▶ _WHAT YOU HAVE TO DO_
Find the line with "is no significant" in the records below. Copy it and every line after it, up to and including the line with "immunohistochemical staining of".

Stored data
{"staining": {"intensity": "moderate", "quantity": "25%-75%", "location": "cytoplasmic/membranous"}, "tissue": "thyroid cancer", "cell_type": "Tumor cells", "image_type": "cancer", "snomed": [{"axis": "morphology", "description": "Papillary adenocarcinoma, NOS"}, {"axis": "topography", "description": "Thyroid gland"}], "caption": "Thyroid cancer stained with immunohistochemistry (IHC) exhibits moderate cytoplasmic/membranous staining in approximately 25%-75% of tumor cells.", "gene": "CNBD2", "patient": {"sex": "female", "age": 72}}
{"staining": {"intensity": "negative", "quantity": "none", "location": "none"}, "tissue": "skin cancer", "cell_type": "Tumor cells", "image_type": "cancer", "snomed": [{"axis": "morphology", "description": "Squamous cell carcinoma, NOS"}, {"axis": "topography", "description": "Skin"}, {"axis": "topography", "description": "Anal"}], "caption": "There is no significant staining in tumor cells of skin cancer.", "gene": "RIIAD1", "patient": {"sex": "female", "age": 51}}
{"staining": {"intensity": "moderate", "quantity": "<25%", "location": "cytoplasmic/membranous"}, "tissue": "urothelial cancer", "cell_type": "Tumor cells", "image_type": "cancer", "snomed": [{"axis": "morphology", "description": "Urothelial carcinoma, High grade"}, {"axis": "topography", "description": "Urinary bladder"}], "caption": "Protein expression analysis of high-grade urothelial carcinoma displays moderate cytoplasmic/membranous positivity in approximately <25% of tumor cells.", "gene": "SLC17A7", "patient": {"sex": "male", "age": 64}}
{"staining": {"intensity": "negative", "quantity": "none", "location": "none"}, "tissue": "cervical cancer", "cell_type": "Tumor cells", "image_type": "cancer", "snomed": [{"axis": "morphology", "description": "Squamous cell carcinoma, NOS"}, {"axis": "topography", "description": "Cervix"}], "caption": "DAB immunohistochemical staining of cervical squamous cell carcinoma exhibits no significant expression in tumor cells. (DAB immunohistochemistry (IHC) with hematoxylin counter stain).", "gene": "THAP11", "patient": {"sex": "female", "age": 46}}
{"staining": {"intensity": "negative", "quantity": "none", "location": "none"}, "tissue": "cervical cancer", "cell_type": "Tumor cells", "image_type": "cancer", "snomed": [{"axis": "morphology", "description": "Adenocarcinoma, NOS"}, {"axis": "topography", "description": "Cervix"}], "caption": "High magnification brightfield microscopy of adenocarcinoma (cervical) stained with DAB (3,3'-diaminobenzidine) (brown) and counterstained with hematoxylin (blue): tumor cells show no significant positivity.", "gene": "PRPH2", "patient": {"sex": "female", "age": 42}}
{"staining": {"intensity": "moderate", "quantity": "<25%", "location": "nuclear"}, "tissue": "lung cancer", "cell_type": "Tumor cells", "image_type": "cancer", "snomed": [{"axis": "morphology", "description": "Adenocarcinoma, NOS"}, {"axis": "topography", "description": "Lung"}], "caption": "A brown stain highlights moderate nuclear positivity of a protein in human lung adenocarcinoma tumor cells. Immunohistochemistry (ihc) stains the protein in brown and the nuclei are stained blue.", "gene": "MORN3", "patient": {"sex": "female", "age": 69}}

▶ _SOLVED EXERCISE_
{"staining": {"intensity": "negative", "quantity": "none", "location": "none"}, "tissue": "skin cancer", "cell_type": "Tumor cells", "image_type": "cancer", "snomed": [{"axis": "morphology", "description": "Squamous cell carcinoma, NOS"}, {"axis": "topography", "description": "Skin"}, {"axis": "topography", "description": "Anal"}], "caption": "There is no significant staining in tumor cells of skin cancer.", "gene": "RIIAD1", "patient": {"sex": "female", "age": 51}}
{"staining": {"intensity": "moderate", "quantity": "<25%", "location": "cytoplasmic/membranous"}, "tissue": "urothelial cancer", "cell_type": "Tumor cells", "image_type": "cancer", "snomed": [{"axis": "morphology", "description": "Urothelial carcinoma, High grade"}, {"axis": "topography", "description": "Urinary bladder"}], "caption": "Protein expression analysis of high-grade urothelial carcinoma displays moderate cytoplasmic/membranous positivity in approximately <25% of tumor cells.", "gene": "SLC17A7", "patient": {"sex": "male", "age": 64}}
{"staining": {"intensity": "negative", "quantity": "none", "location": "none"}, "tissue": "cervical cancer", "cell_type": "Tumor cells", "image_type": "cancer", "snomed": [{"axis": "morphology", "description": "Squamous cell carcinoma, NOS"}, {"axis": "topography", "description": "Cervix"}], "caption": "DAB immunohistochemical staining of cervical squamous cell carcinoma exhibits no significant expression in tumor cells. (DAB immunohistochemistry (IHC) with hematoxylin counter stain).", "gene": "THAP11", "patient": {"sex": "female", "age": 46}}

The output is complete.